Im Osten teurer

VEA: Fernwärmepreise weiter auf hohem Niveau

Eine aktuelle Studie des Bundesverbandes der Energie-Abnehmer zeigt, dass in den alten Bundesländern die Fernwärmepreise durchschnittlich um 1,6 Prozent gesunken sind, während das Preisniveau im Osten in den letzten zwölf Monaten nahezu unverändert geblieben ist. Dadurch hat sich die Preisschere zwischen Ost und West weiter geöffnet.

Energieversorung© Gina Sanders / Fotolia.com

Auch in der nächsten Heizperiode sehen sich die Kunden mit hohen Fernwärmepreisen konfrontiert. Dies zeigt die aktuelle Studie des Bundesverbandes der Energie-Abnehmer e.
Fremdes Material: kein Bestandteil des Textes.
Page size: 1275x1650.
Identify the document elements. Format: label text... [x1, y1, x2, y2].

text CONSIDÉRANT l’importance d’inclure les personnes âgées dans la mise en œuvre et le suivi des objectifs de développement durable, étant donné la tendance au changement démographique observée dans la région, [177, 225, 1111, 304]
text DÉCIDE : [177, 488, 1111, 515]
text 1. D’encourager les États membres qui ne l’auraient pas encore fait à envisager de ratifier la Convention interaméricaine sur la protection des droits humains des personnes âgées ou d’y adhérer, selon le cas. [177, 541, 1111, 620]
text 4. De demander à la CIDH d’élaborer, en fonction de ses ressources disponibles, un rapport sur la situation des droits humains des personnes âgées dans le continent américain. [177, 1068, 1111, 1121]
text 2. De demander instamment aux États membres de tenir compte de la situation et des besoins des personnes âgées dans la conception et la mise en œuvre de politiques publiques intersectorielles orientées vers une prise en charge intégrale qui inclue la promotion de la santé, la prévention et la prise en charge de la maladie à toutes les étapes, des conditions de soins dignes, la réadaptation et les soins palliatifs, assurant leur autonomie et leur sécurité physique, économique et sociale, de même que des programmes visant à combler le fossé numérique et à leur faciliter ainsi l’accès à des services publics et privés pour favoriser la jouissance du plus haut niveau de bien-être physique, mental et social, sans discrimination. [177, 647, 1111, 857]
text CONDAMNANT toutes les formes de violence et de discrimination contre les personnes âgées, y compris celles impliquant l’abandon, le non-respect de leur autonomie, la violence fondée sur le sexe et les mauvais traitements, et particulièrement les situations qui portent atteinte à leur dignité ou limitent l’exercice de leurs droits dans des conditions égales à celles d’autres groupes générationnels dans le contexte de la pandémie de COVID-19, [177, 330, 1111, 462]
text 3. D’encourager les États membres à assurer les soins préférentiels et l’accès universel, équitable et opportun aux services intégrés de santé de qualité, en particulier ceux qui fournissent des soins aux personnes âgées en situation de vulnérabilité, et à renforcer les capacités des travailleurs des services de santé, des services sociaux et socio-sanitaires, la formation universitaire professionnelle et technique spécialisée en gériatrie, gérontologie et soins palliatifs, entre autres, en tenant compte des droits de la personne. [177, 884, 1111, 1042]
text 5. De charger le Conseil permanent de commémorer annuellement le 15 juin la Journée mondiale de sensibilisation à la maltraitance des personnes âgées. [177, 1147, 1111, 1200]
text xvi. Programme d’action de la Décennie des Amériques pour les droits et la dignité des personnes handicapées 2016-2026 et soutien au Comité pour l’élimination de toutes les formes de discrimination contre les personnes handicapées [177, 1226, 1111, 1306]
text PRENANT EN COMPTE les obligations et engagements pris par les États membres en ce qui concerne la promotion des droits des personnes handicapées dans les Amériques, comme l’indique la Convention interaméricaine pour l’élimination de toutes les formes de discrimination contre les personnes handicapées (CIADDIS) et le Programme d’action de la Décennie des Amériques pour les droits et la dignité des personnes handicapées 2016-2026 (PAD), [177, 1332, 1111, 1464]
V. (VEA) über die Fernwärmepreisentwicklung 2002 in Deutschland. Wie in den Vorjahren wurden für über 100 verschiedene Fernwärmeversorgungsgebiete die wirtschaftlichen Bezugskonditionen für größere gewerbliche bzw. industrielle Kunden untersucht. "Trotz im Vergleich zum Vorjahr deutlich gesunkener Brennstoffkosten für Kohle, Öl und Gas bleiben die Fernwärmepreise weiterhin auf einem hohen Niveau", erklärte Dr. Volker Stuke, Geschäftsführer des VEA.

Die aktuelle VEA-Studie zeigt, dass in den alten Bundesländern die Fernwärmepreise durchschnittlich um 1,6 Prozent gesunken sind, während das Preisniveau im Osten in den letzten zwölf Monaten nahezu unverändert geblieben ist. Dadurch hat sich die Preisschere zwischen Ost und West weiter geöffnet. So beträgt der durchschnittliche Fernwärmepreis in den vom VEA untersuchten Abnahmefällen im Westen 45,52 Euro pro Mehrwertsteuer, während die Kunden im Osten 53,30 Euro pro Mehrwertsteuer zu entrichten haben. Der Preisunterschied beträgt nunmehr 17 Prozent.

Aber auch erhebliche regionale Preisunterschiede deckt der Fernwärmepreisvergleich auf. In der Region Heilbronn zum Beispiel beträgt der Preisunterschied zwischen dem günstigsten Anbieter (EnBW mit ihrem Heizkraftwerk Heilbronn) und dem teuersten Anbieter (Stadtwerke Heilbronn) über 50 Prozent. Bei derart gravierenden Differenzen empfiehlt der VEA allen Fernwärmekunden, in regelmäßigen Abständen die Wirtschaftlichkeit einer dezentralen Wärmeversorgung auf Gas- oder Ölbasis zu überprüfen.